Two more pieces constitute the Ensemble at Târgu Jiu, dedicated to the heroes who died for the victory of Romania in World War I. The Table of Silence is a circular stone table surrounded by twelve seats shaped like hour-glasses, which symbolize the cosmic calendar of time and our solar system.
The Gate of Kiss, of Banpotoc travertine (marble), features the motiv of the Masculine-Feminine Union on the gate pillars. The Flow of Life (and the heroes’ transition to another life) occurs through The Gate of Kiss. The Ensemble was inaugurated on October 27, 1938.
It seems that Brâncuși received no payment for the monumental ensemble at Târgu Jiu.
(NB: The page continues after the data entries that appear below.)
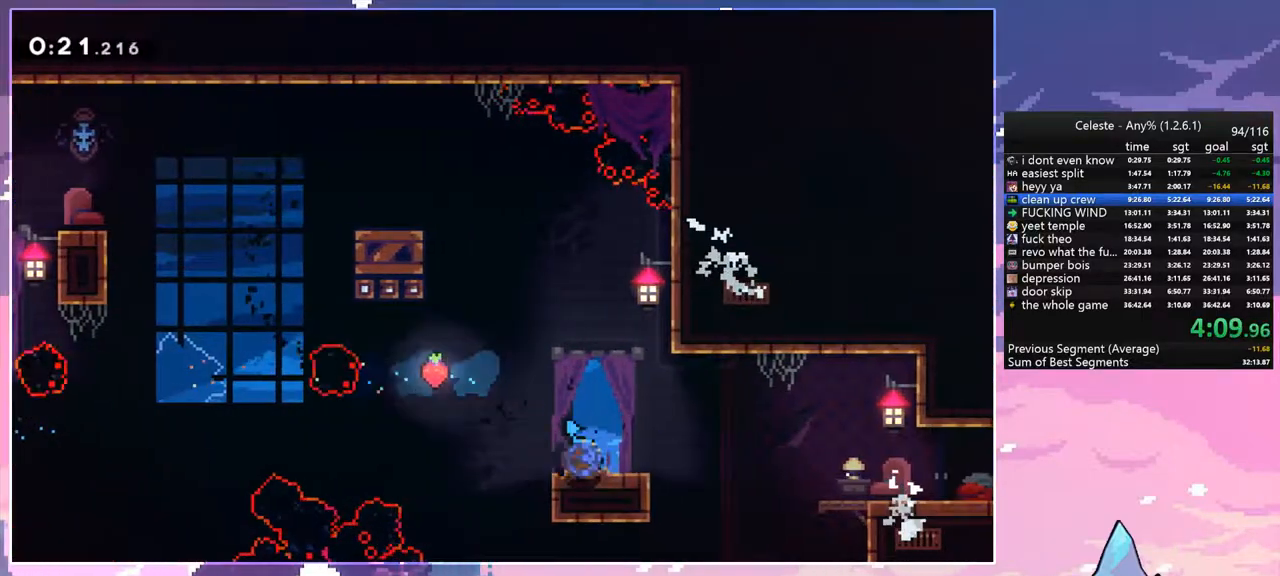
{"keys": ["dash", "down", "jump", "right"], "events": [[133, "jump", "down"], [233, "dash", "up"], [233, "jump", "up"], [283, "dash", "down"], [417, "jump", "down"]]}
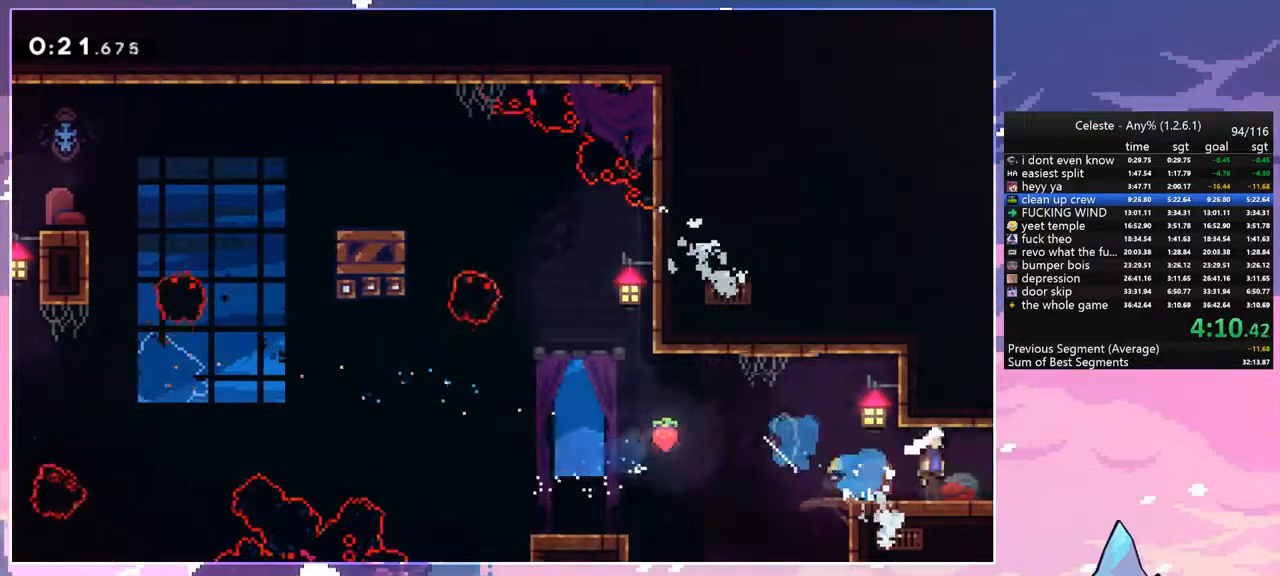
{"keys": ["jump", "right"], "events": [[17, "dash", "up"], [17, "down", "up"]]}
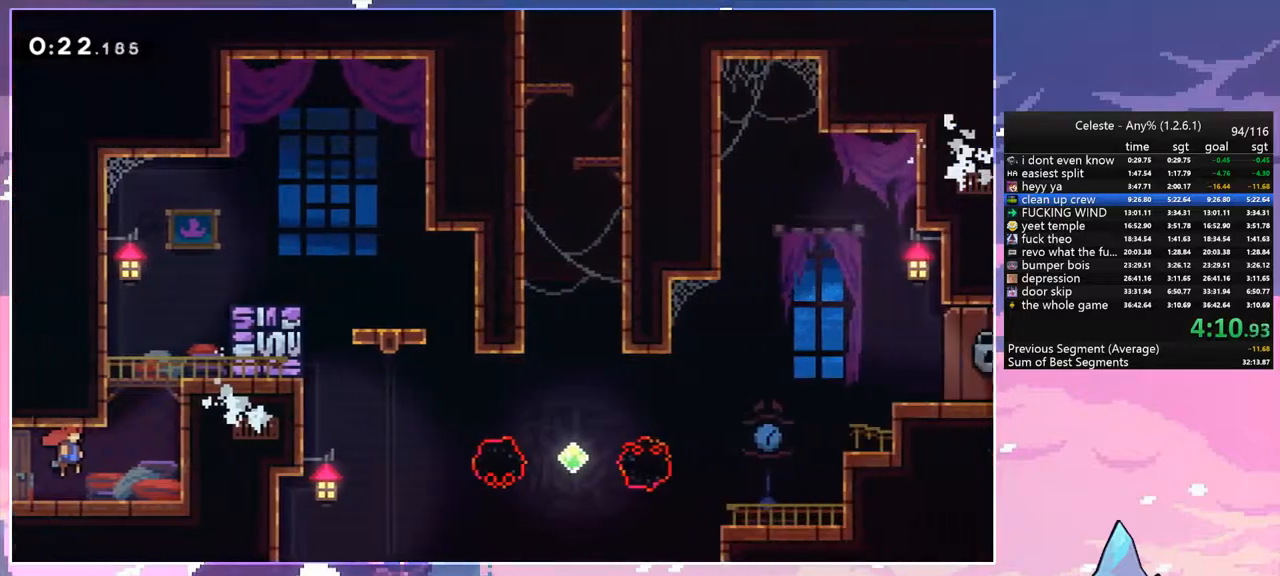
{"keys": ["dash", "grab", "right", "up"], "events": [[300, "right", "up"], [350, "dash", "down"], [350, "jump", "up"], [350, "up", "down"], [450, "grab", "down"], [450, "right", "down"]]}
This was the artist’s gift for his beloved country.
The Rejected Offer – At the end of his life, Constantin Brâncuși offered to the Romanian State 200 art works and his workshop in Paris. On March 7 1951, in a meeting presided by writer Mihail Sadoveanu, The Academy of the Popular Republic of Romania discussed this offer. Representative figures of the Romanian culture of the time were present at the meeting: George Călinescu, Iorgu Iordan, Camil Petrescu, Alexandru Rosetti, Al. Toma, George Oprescu, Jean Alexandru Steriadi, Victor Eftimiu, Geo Bogza, Alexandru Graur, Ion Jalea, Dumitru S. Panaitescu-Perpessicius and Krikor H. Zambaccian. The Academy members and intellectuals rejected Brâncuși’s offer on the grounds that he was „a member of decadent bourgeoisie”, and thus the workshop of Brâncuși in Paris was taken over by the French State! (information taken from Wikipedia). This is another example of the way in which communism has destroyed the cultural inheritance of Romania. The Academy members who voted to reject Brâncuși were terrorized by the Communist regime and they feared for their families and careers.